The paper is well-written and easy to follow.
The proposed method is novel and intuitive.
The evaluation results demonstrate the potential of the proposed FoundationForensics framework

缺点

The threat model is weak, particularly assuming having a pair of clean and poisoned samples weaken the contribution of the proposed technique.
The scalability of the proposed framework is well evaluated, especially on larger datasets.
Lack of numerical experiments to support the assumption and hypothesis used in the theoretical analysis.
Lack of discussion on several related works.
Lack of discussion on potential adaptive attacks, such as a poisoned model with multiple backdoors.

问题

Threat Model Assumptions: The reliance on a clean and poisoned sample pair weakens the overall contribution of the proposed technique. Under this threat model, a simpler and more intuitive approach could involve cropping the backdoor trigger from the detected sample and comparing it with training samples. Given that the paper primarily evaluates patch triggers, such a basic method might suffice and diminish the necessity for the more complex FoundationForensicsframework.
Scalability: The paper does not adequately address the scalability of FoundationForensics, which is crucial given the large-scale, unlabeled data (e.g., LAION[1], DataComp[2]) typically used for training vision foundation models. The current evaluations are limited to small datasets, not reflective of real-world training scales. Although there may not be significant technical barriers to extending the framework to larger datasets, concerns about computational overhead and the storage required for intermediate model checkpoints remain. Additional experiments and discussions in this context would strengthen the paper.
Theoretical Analysis Validation: Definition I claims that when a backdoor sample updates the model weights, the cosine similarity between it and a reference sample is greater compared to updates from clean samples. Numerical experiments that support this assertion would enhance the theoretical argument. Furthermore, recent research[3] indicates that backdoor training often converges faster than benign tasks. Could this faster convergence create counterexamples to the claims made in Definition I?
Related Works: The paper lacks a comprehensive discussion and comparison with similar backdoor forensics frameworks, such as [4]. Including these would situate FoundationForensics more clearly within the existing body of research.
Adaptive Attacks: The framework does not explore potential adaptive attack scenarios. For example, how would FoundationForensics perform if a model contained multiple backdoors? Is it assumed that defenders would possess samples corresponding to each backdoor trigger?

Reference

[1] Schuhmann, Christoph, et al. "Laion-400m: Open dataset of clip-filtered 400 million image-text pairs." arXiv preprint arXiv:2111.02114 (2021).

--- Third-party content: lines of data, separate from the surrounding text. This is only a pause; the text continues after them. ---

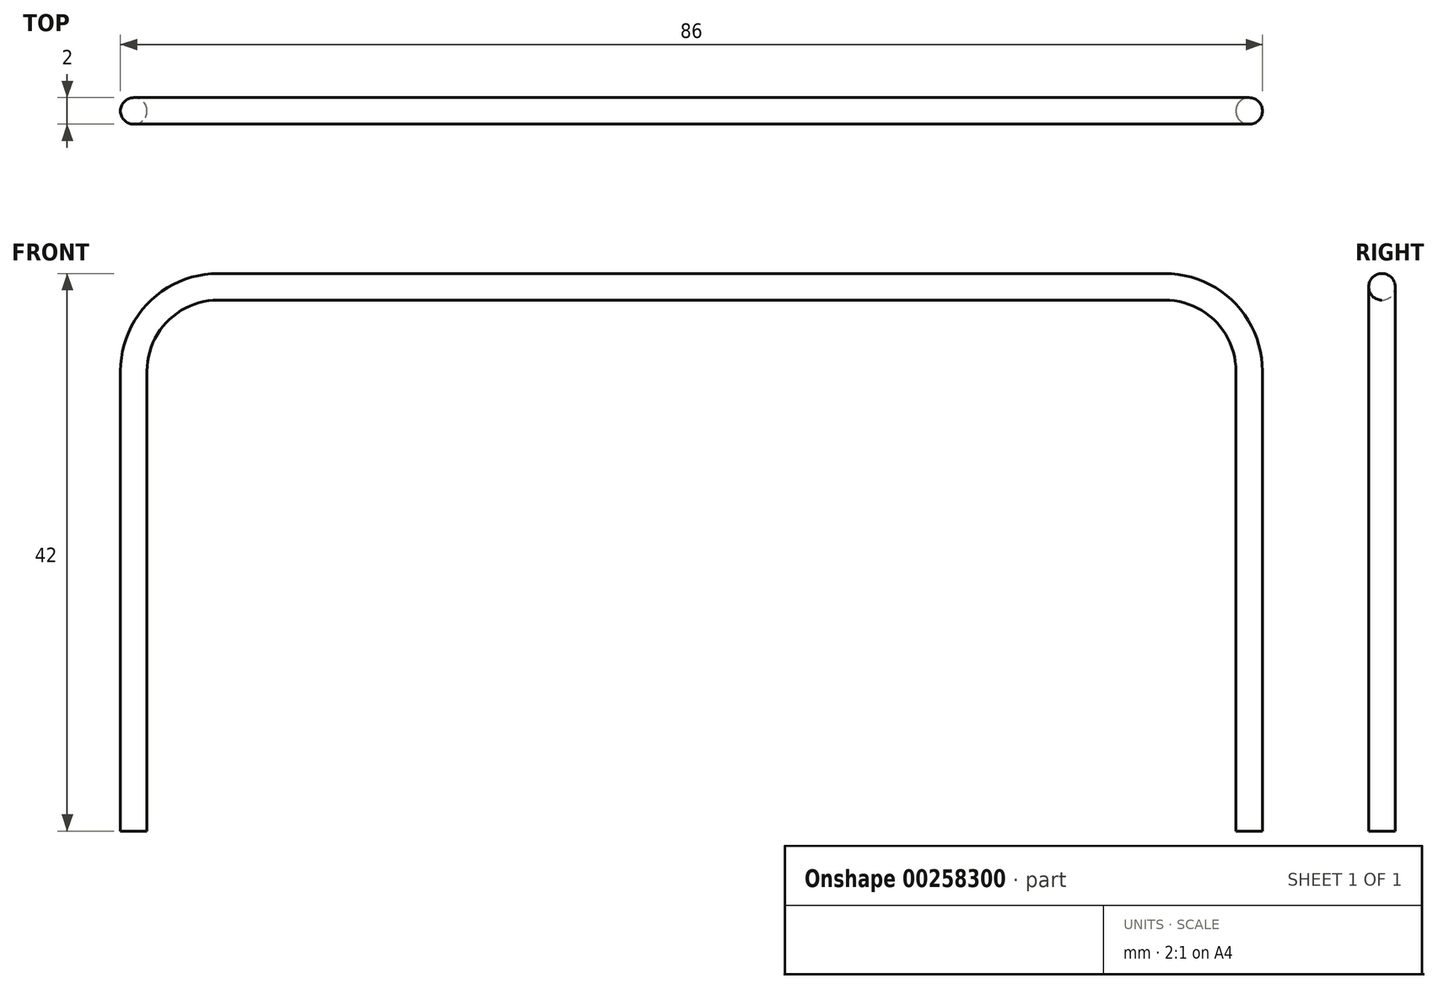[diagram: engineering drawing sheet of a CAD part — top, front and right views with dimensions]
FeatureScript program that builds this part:
annotation { "Feature Type Name" : "Feature", "Feature Type Description" : "" }
export const myFeature = defineFeature(function(context is Context, id is Id, definition is map)
    precondition{}
    {
        {
            var Q0;
            Q0=qCreatedBy(makeId("Front.planeOp"),FACE);
            var sketch = newSketch(context, id + "F0", { "sketchPlane" : qUnion([Q0])});
            skLineSegment(sketch, "E0", {"start": v(-42, 0) * mm, "end": v(-42, 34.65) * mm});
            skLineSegment(sketch, "E1", {"start": v(-35.65, 41) * mm, "end": v(0, 41) * mm});
            skPoint(sketch, "E2.visualSharp", {"position": v(-42, 41) * mm});
            skArc(sketch, "E2.filletArc", {"start": v(-35.65, 41) * mm, "mid": v(-40.14, 39.14) * mm, "end": v(-42, 34.65) * mm});
            skLineSegment(sketch, "E3.MirrorCS", {"start": v(35.65, 41) * mm, "end": v(0, 41) * mm});
            skArc(sketch, "E4.MirrorCS", {"start": v(35.65, 41) * mm, "mid": v(40.14, 39.14) * mm, "end": v(42, 34.65) * mm});
            skLineSegment(sketch, "E5.MirrorCS", {"start": v(42, 0) * mm, "end": v(42, 34.65) * mm});
            skSolve(sketch);
        }
        {
            var Q0;
            Q0=qCreatedBy(makeId("Top.planeOp"),FACE);
            var sketch = newSketch(context, id + "F1", { "sketchPlane" : qUnion([Q0])});
            skCircle(sketch, "E6", {"center": v(-42, 0) * mm, "radius": 1 * mm});
            skSolve(sketch);
        }
        {
            var Q0;
            Q0=makeQuery(id+"F1.imprint","IMPRINT",FACE,{"disambiguationData":[TD([[makeQuery(id+"F1.imprint","IMPRINT",EDGE,{"derivedFrom":sQuery(id+"F1.wireOp",EDGE,"E6")}),1.0]])]});
            var Q1;
            Q1=sQuery(id+"F0.wireOp",EDGE,"E0");
            var Q2;
            Q2=sQuery(id+"F0.wireOp",EDGE,"E2.filletArc");
            var Q3;
            Q3=sQuery(id+"F0.wireOp",EDGE,"E1");
            var Q4;
            Q4=sQuery(id+"F0.wireOp",EDGE,"E3.MirrorCS");
            var Q5;
            Q5=sQuery(id+"F0.wireOp",EDGE,"E4.MirrorCS");
            var Q6;
            Q6=sQuery(id+"F0.wireOp",EDGE,"E5.MirrorCS");
            sweep(context, id + "F2", {"profiles" : qUnion([Q0]), "path" : qUnion([Q1, Q2, Q3, Q4, Q5, Q6])});
        }
    });
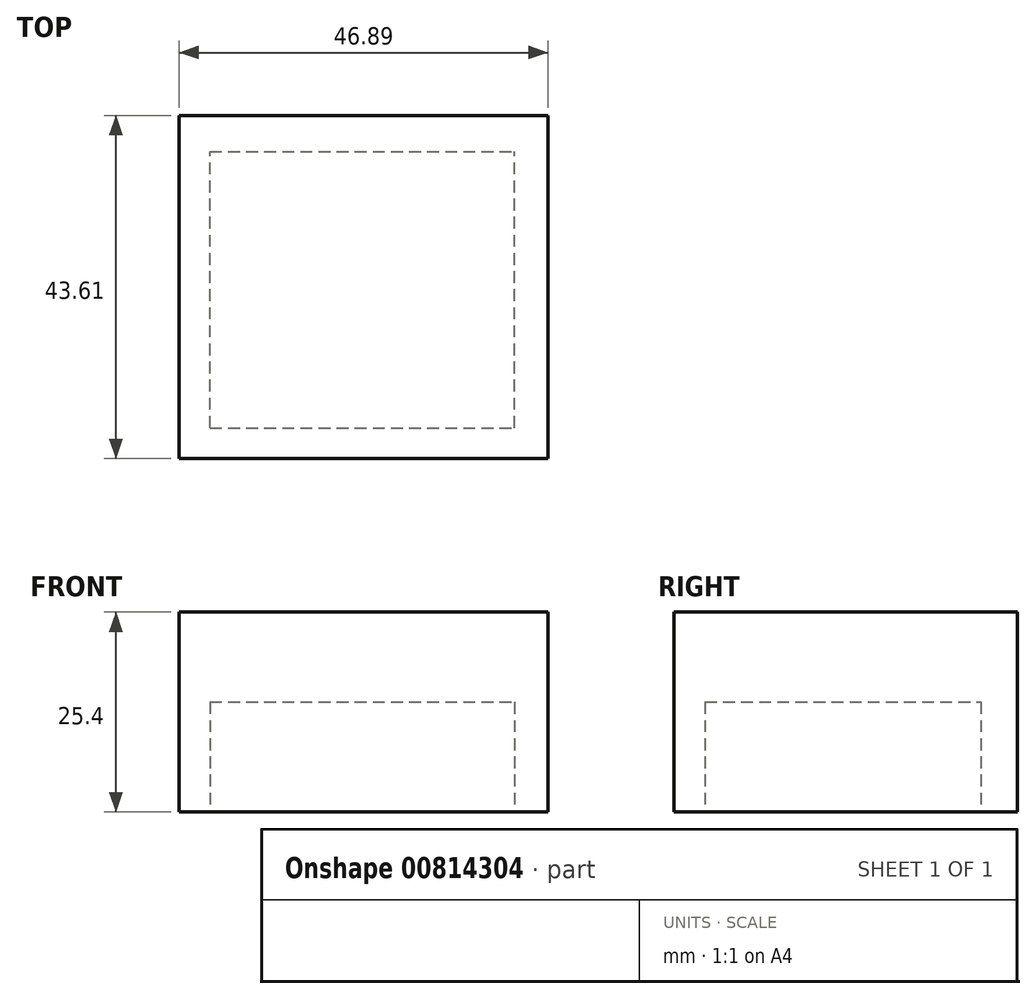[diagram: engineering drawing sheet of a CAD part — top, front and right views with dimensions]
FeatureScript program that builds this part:
annotation { "Feature Type Name" : "Feature", "Feature Type Description" : "" }
export const myFeature = defineFeature(function(context is Context, id is Id, definition is map)
    precondition{}
    {
        {
            var Q0;
            Q0=qCreatedBy(makeId("Top.planeOp"),FACE);
            var sketch = newSketch(context, id + "F0", { "sketchPlane" : qUnion([Q0])});
            skLineSegment(sketch, "E0.bottom", {"start": v(1.15, 17.32) * mm, "end": v(48.04, 17.32) * mm});
            skLineSegment(sketch, "E0.top", {"start": v(1.15, -26.3) * mm, "end": v(48.04, -26.3) * mm});
            skLineSegment(sketch, "E0.left", {"start": v(1.15, 17.32) * mm, "end": v(1.15, -26.3) * mm});
            skLineSegment(sketch, "E0.right", {"start": v(48.04, 17.32) * mm, "end": v(48.04, -26.3) * mm});
            skSolve(sketch);
        }
        {
            var Q0;
            Q0 = qSketchRegion(id + "F0", true);
            extrude(context, id + "F1", {"entities" : qUnion([Q0]), "depth" : 25.4 * mm, "offsetDistance" : 25.4 * mm});
        }
        {
            var Q0;
            Q0=makeQuery(id+"F1.opExtrude","CAP_FACE",FACE,{"disambiguationData":[OSD([sQuery(id+"F0.wireOp",EDGE,"E0.bottom"),sQuery(id+"F0.wireOp",EDGE,"E0.top"),sQuery(id+"F0.wireOp",EDGE,"E0.left"),sQuery(id+"F0.wireOp",EDGE,"E0.right")])],"isStart":true});
            var sketch = newSketch(context, id + "F2", { "sketchPlane" : qUnion([Q0])});
            skLineSegment(sketch, "E1.bottom", {"start": v(5.09, 22.36) * mm, "end": v(43.77, 22.36) * mm});
            skLineSegment(sketch, "E1.top", {"start": v(5.09, -12.72) * mm, "end": v(43.77, -12.72) * mm});
            skLineSegment(sketch, "E1.left", {"start": v(5.09, 22.36) * mm, "end": v(5.09, -12.72) * mm});
            skLineSegment(sketch, "E1.right", {"start": v(43.77, 22.36) * mm, "end": v(43.77, -12.72) * mm});
            skSolve(sketch);
        }
        {
            var Q0;
            Q0 = qSketchRegion(id + "F2", true);
            extrude(context, id + "F3", {"entities" : qUnion([Q0]), "operationType" : NewBodyOperationType.REMOVE, "oppositeDirection" : true, "depth" : 13.97 * mm, "offsetDistance" : 25.4 * mm});
        }
    });
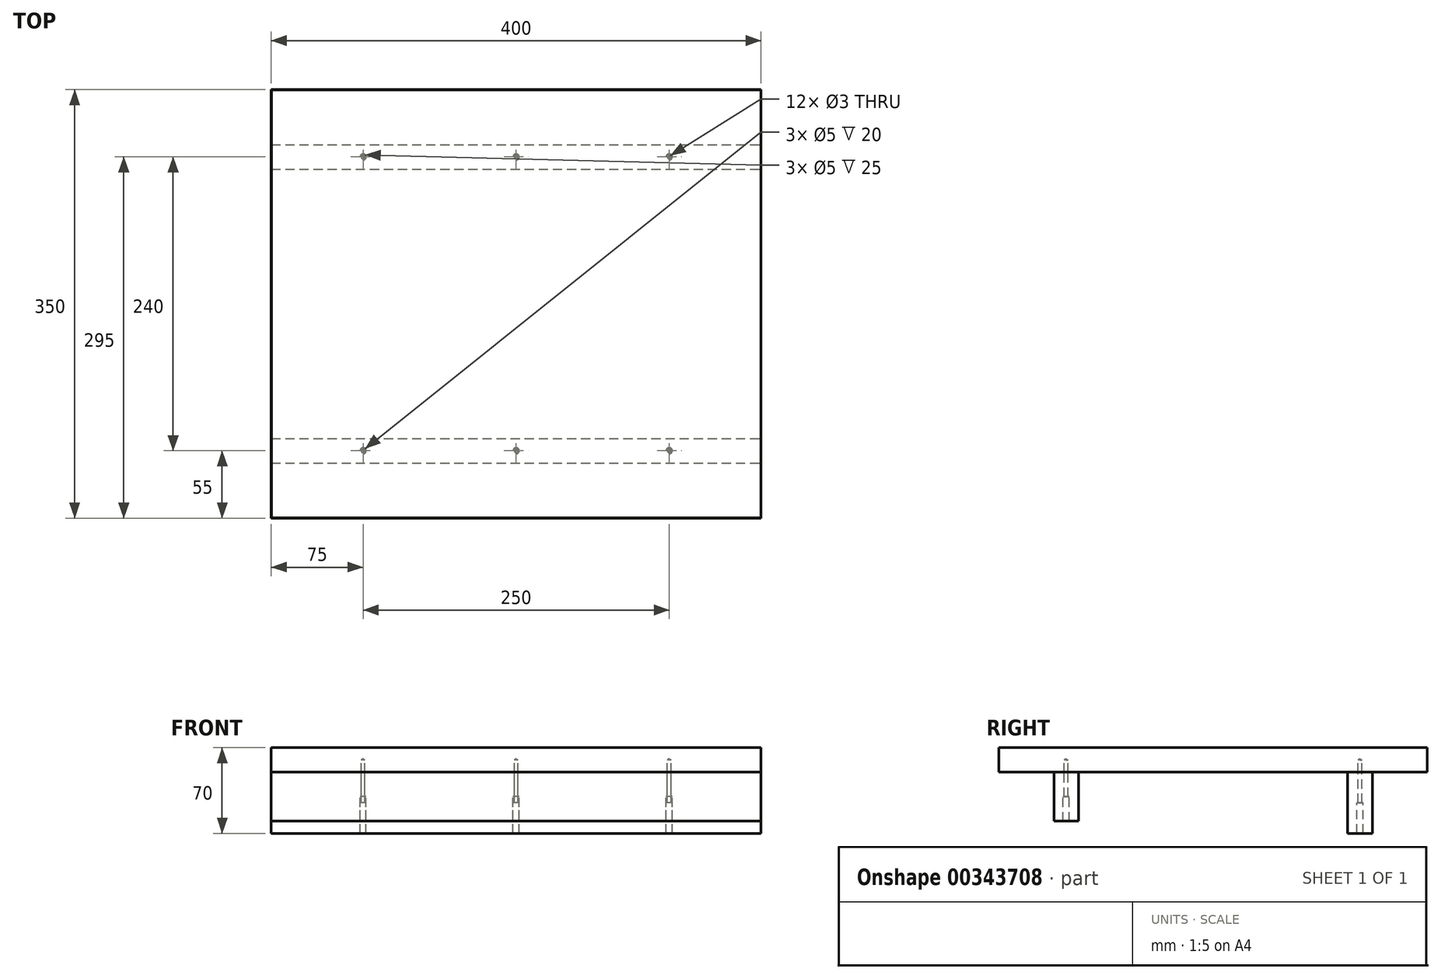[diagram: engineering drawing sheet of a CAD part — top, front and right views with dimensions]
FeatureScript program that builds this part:
annotation { "Feature Type Name" : "Feature", "Feature Type Description" : "" }
export const myFeature = defineFeature(function(context is Context, id is Id, definition is map)
    precondition{}
    {
        {
            var Q0;
            Q0=qCreatedBy(makeId("Top.planeOp"),FACE);
            var sketch = newSketch(context, id + "F0", { "sketchPlane" : qUnion([Q0])});
            skLineSegment(sketch, "E0.bottom", {"start": v(200, 175) * mm, "end": v(-200, 175) * mm});
            skLineSegment(sketch, "E0.top", {"start": v(200, -175) * mm, "end": v(-200, -175) * mm});
            skLineSegment(sketch, "E0.left", {"start": v(200, 175) * mm, "end": v(200, -175) * mm});
            skLineSegment(sketch, "E0.right", {"start": v(-200, 175) * mm, "end": v(-200, -175) * mm});
            skPoint(sketch, "E0.middle", {"position": v(0, 0) * mm});
            skLineSegment(sketch, "E1.bottom", {"start": v(-200, 110) * mm, "end": v(200, 110) * mm});
            skLineSegment(sketch, "E1.top", {"start": v(-200, 130) * mm, "end": v(200, 130) * mm});
            skLineSegment(sketch, "E1.left", {"start": v(-200, 130) * mm, "end": v(-200, 110) * mm});
            skLineSegment(sketch, "E1.right", {"start": v(200, 130) * mm, "end": v(200, 110) * mm});
            skLineSegment(sketch, "E2.bottom", {"start": v(-200, -110) * mm, "end": v(200, -110) * mm});
            skLineSegment(sketch, "E2.top", {"start": v(-200, -130) * mm, "end": v(200, -130) * mm});
            skLineSegment(sketch, "E2.left", {"start": v(-200, -110) * mm, "end": v(-200, -130) * mm});
            skLineSegment(sketch, "E2.right", {"start": v(200, -110) * mm, "end": v(200, -130) * mm});
            skSolve(sketch);
        }
        {
            var Q0;
            Q0 = qSketchRegion(id + "F0", true);
            extrude(context, id + "F1", {"entities" : qUnion([Q0]), "depth" : 20 * mm});
        }
        {
            var Q0;
            Q0=makeQuery(id+"F0.imprint","IMPRINT",FACE,{"disambiguationData":[TD([[makeQuery(id+"F0.imprint","IMPRINT",EDGE,{"derivedFrom":sQuery(id+"F0.wireOp",EDGE,"E2.bottom")}),-1.0]])]});
            var Q1;
            Q1=sQuery(id+"F0.wireOp",EDGE,"E2.bottom");
            var Q2;
            Q2=sQuery(id+"F0.wireOp",EDGE,"E2.top");
            var Q3;
            Q3=sQuery(id+"F0.wireOp",EDGE,"E2.right");
            var Q4;
            Q4=sQuery(id+"F0.wireOp",EDGE,"E2.left");
            extrude(context, id + "F2", {"entities" : qUnion([Q0]), "surfaceEntities" : qUnion([Q1, Q2, Q3, Q4]), "oppositeDirection" : true, "depth" : 40 * mm});
        }
        {
            var Q0;
            Q0=makeQuery(id+"F0.imprint","IMPRINT",FACE,{"disambiguationData":[TD([[makeQuery(id+"F0.imprint","IMPRINT",EDGE,{"derivedFrom":sQuery(id+"F0.wireOp",EDGE,"E1.bottom")}),1.0]])]});
            extrude(context, id + "F3", {"entities" : qUnion([Q0]), "oppositeDirection" : true, "depth" : 50 * mm});
        }
        {
            var Q0;
            Q0=makeQuery(id+"F2.opExtrude","CAP_VERTEX",VERTEX,{"disambiguationData":[OSD([sQuery(id+"F0.wireOp",EDGE,"E0.left"),sQuery(id+"F0.wireOp",EDGE,"E2.top"),sQuery(id+"F0.wireOp",EDGE,"E2.right")])],"isStart":false});
            var Q1;
            Q1=makeQuery(id+"F2.opExtrude","CAP_VERTEX",VERTEX,{"disambiguationData":[OSD([sQuery(id+"F0.wireOp",EDGE,"E0.left"),sQuery(id+"F0.wireOp",EDGE,"E2.bottom"),sQuery(id+"F0.wireOp",EDGE,"E2.right")])],"isStart":false});
            var Q2;
            Q2=makeQuery(id+"F2.opExtrude","CAP_VERTEX",VERTEX,{"disambiguationData":[OSD([sQuery(id+"F0.wireOp",EDGE,"E0.right"),sQuery(id+"F0.wireOp",EDGE,"E2.bottom"),sQuery(id+"F0.wireOp",EDGE,"E2.left")])],"isStart":false});
            cPlane(context, id + "F4", {"entities" : qUnion([Q0, Q1, Q2]), "cplaneType" : CPlaneType.THREE_POINT, "offset" : 25 * mm, "width" : 150 * mm, "height" : 150 * mm});
        }
        {
            var Q0;
            Q0=qCreatedBy(id+"F4.planeOp",FACE);
            var sketch = newSketch(context, id + "F5", { "sketchPlane" : qUnion([Q0])});
            skPoint(sketch, "E3", {"position": v(-125, 120) * mm});
            skPoint(sketch, "E4", {"position": v(0, 120) * mm});
            skPoint(sketch, "E5", {"position": v(125, 120) * mm});
            skSolve(sketch);
        }
        {
            var Q0;
            Q0=sQuery(id+"F5.wireOp",VERTEX,"E3");
            var Q1;
            Q1=sQuery(id+"F5.wireOp",VERTEX,"E4");
            var Q2;
            Q2=sQuery(id+"F5.wireOp",VERTEX,"E5");
            var Q3;
            Q3=makeQuery(id+"F2.opExtrude","SWEPT_BODY",BODY,{"disambiguationData":[OSD([sQuery(id+"F0.wireOp",EDGE,"E2.bottom"),sQuery(id+"F0.wireOp",EDGE,"E2.top"),sQuery(id+"F0.wireOp",EDGE,"E2.left"),sQuery(id+"F0.wireOp",EDGE,"E2.right")])]});
            var Q4;
            Q4=makeQuery(id+"F1.opExtrude","SWEPT_BODY",BODY,{"disambiguationData":[OSD([sQuery(id+"F0.wireOp",EDGE,"E0.bottom"),sQuery(id+"F0.wireOp",EDGE,"E0.top"),sQuery(id+"F0.wireOp",EDGE,"E0.left"),sQuery(id+"F0.wireOp",EDGE,"E0.right"),sQuery(id+"F0.wireOp",EDGE,"E1.left"),sQuery(id+"F0.wireOp",EDGE,"E1.right"),sQuery(id+"F0.wireOp",EDGE,"E2.left"),sQuery(id+"F0.wireOp",EDGE,"E2.right")])]});
            hole(context, id + "F6", {"style" : HoleStyle.C_BORE, "endStyle" : HoleEndStyle.BLIND, "holeDiameter" : 3 * mm, "cBoreDiameter" : 5 * mm, "cBoreDepth" : 20 * mm, "holeDepth" : 50 * mm, "isTappedThrough" : true, "tappedDepth" : 12 * mm, "tapClearance" : 3, "locations" : qUnion([Q0, Q1, Q2]), "scope" : qUnion([Q3, Q4]), "startStyle" : HoleStartStyle.PART});
        }
        {
            var Q0;
            Q0=makeQuery(id+"F3.opExtrude","CAP_VERTEX",VERTEX,{"disambiguationData":[OSD([sQuery(id+"F0.wireOp",EDGE,"E0.right"),sQuery(id+"F0.wireOp",EDGE,"E1.top"),sQuery(id+"F0.wireOp",EDGE,"E1.left")])],"isStart":false});
            var Q1;
            Q1=makeQuery(id+"F3.opExtrude","CAP_VERTEX",VERTEX,{"disambiguationData":[OSD([sQuery(id+"F0.wireOp",EDGE,"E0.right"),sQuery(id+"F0.wireOp",EDGE,"E1.bottom"),sQuery(id+"F0.wireOp",EDGE,"E1.left")])],"isStart":false});
            var Q2;
            Q2=makeQuery(id+"F3.opExtrude","CAP_VERTEX",VERTEX,{"disambiguationData":[OSD([sQuery(id+"F0.wireOp",EDGE,"E0.left"),sQuery(id+"F0.wireOp",EDGE,"E1.bottom"),sQuery(id+"F0.wireOp",EDGE,"E1.right")])],"isStart":false});
            cPlane(context, id + "F7", {"entities" : qUnion([Q0, Q1, Q2]), "cplaneType" : CPlaneType.THREE_POINT, "offset" : 25 * mm, "width" : 150 * mm, "height" : 150 * mm});
        }
        {
            var Q0;
            Q0=qCreatedBy(id+"F7.planeOp",FACE);
            var sketch = newSketch(context, id + "F8", { "sketchPlane" : qUnion([Q0])});
            skPoint(sketch, "E6", {"position": v(-125, -120) * mm});
            skPoint(sketch, "E7", {"position": v(0, -120) * mm});
            skPoint(sketch, "E8", {"position": v(125, -120) * mm});
            skSolve(sketch);
        }
        {
            var Q0;
            Q0=sQuery(id+"F8.wireOp",VERTEX,"E8");
            var Q1;
            Q1=sQuery(id+"F8.wireOp",VERTEX,"E7");
            var Q2;
            Q2=sQuery(id+"F8.wireOp",VERTEX,"E6");
            var Q3;
            Q3=makeQuery(id+"F3.opExtrude","SWEPT_BODY",BODY,{"disambiguationData":[OSD([sQuery(id+"F0.wireOp",EDGE,"E1.bottom"),sQuery(id+"F0.wireOp",EDGE,"E1.top"),sQuery(id+"F0.wireOp",EDGE,"E1.left"),sQuery(id+"F0.wireOp",EDGE,"E1.right")])]});
            var Q4;
            Q4=makeQuery(id+"F1.opExtrude","SWEPT_BODY",BODY,{"disambiguationData":[OSD([sQuery(id+"F0.wireOp",EDGE,"E0.bottom"),sQuery(id+"F0.wireOp",EDGE,"E0.top"),sQuery(id+"F0.wireOp",EDGE,"E0.left"),sQuery(id+"F0.wireOp",EDGE,"E0.right"),sQuery(id+"F0.wireOp",EDGE,"E1.left"),sQuery(id+"F0.wireOp",EDGE,"E1.right"),sQuery(id+"F0.wireOp",EDGE,"E2.left"),sQuery(id+"F0.wireOp",EDGE,"E2.right")])]});
            hole(context, id + "F9", {"style" : HoleStyle.C_BORE, "endStyle" : HoleEndStyle.BLIND, "holeDiameter" : 3 * mm, "cBoreDiameter" : 5 * mm, "cBoreDepth" : 25 * mm, "holeDepth" : 60 * mm, "isTappedThrough" : true, "tappedDepth" : 12 * mm, "tapClearance" : 3, "locations" : qUnion([Q0, Q1, Q2]), "scope" : qUnion([Q3, Q4]), "startStyle" : HoleStartStyle.PART});
        }
        {
            var Q0;
            Q0=makeQuery(id+"F1.opExtrude","CAP_EDGE",EDGE,{"disambiguationData":[OSD([sQuery(id+"F0.wireOp",EDGE,"E0.right"),sQuery(id+"F0.wireOp",EDGE,"E1.left"),sQuery(id+"F0.wireOp",EDGE,"E2.left")])],"isStart":false});
            var Q1;
            Q1=makeQuery(id+"F1.opExtrude","CAP_EDGE",EDGE,{"disambiguationData":[OSD([sQuery(id+"F0.wireOp",EDGE,"E0.top")])],"isStart":false});
            var Q2;
            Q2=makeQuery(id+"F1.opExtrude","CAP_EDGE",EDGE,{"disambiguationData":[OSD([sQuery(id+"F0.wireOp",EDGE,"E0.left"),sQuery(id+"F0.wireOp",EDGE,"E1.right"),sQuery(id+"F0.wireOp",EDGE,"E2.right")])],"isStart":false});
            var Q3;
            Q3=makeQuery(id+"F1.opExtrude","CAP_EDGE",EDGE,{"disambiguationData":[OSD([sQuery(id+"F0.wireOp",EDGE,"E0.bottom")])],"isStart":false});
            chamfer(context, id + "F10", {"entities" : qUnion([Q0, Q1, Q2, Q3]), "width" : 0.1 * mm, "tangentPropagation" : true});
        }
    });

[2] Gadre, Samir Yitzhak, et al. "Datacomp: In search of the next generation of multimodal datasets." Advances in Neural Information Processing Systems 36 (2024).

[3] Li, Yige, et al. "Anti-backdoor learning: Training clean models on poisoned data." Advances in Neural Information Processing Systems 34 (2021): 14900-14912.

[4] Cheng, Siyuan, et al. "Beagle: Forensics of deep learning backdoor attack for better defense." arXiv preprint arXiv:2301.06241 (2023).

撤稿通知

2024-11-15

I have read and agree with the venue's withdrawal policy on behalf of myself and my co-authors.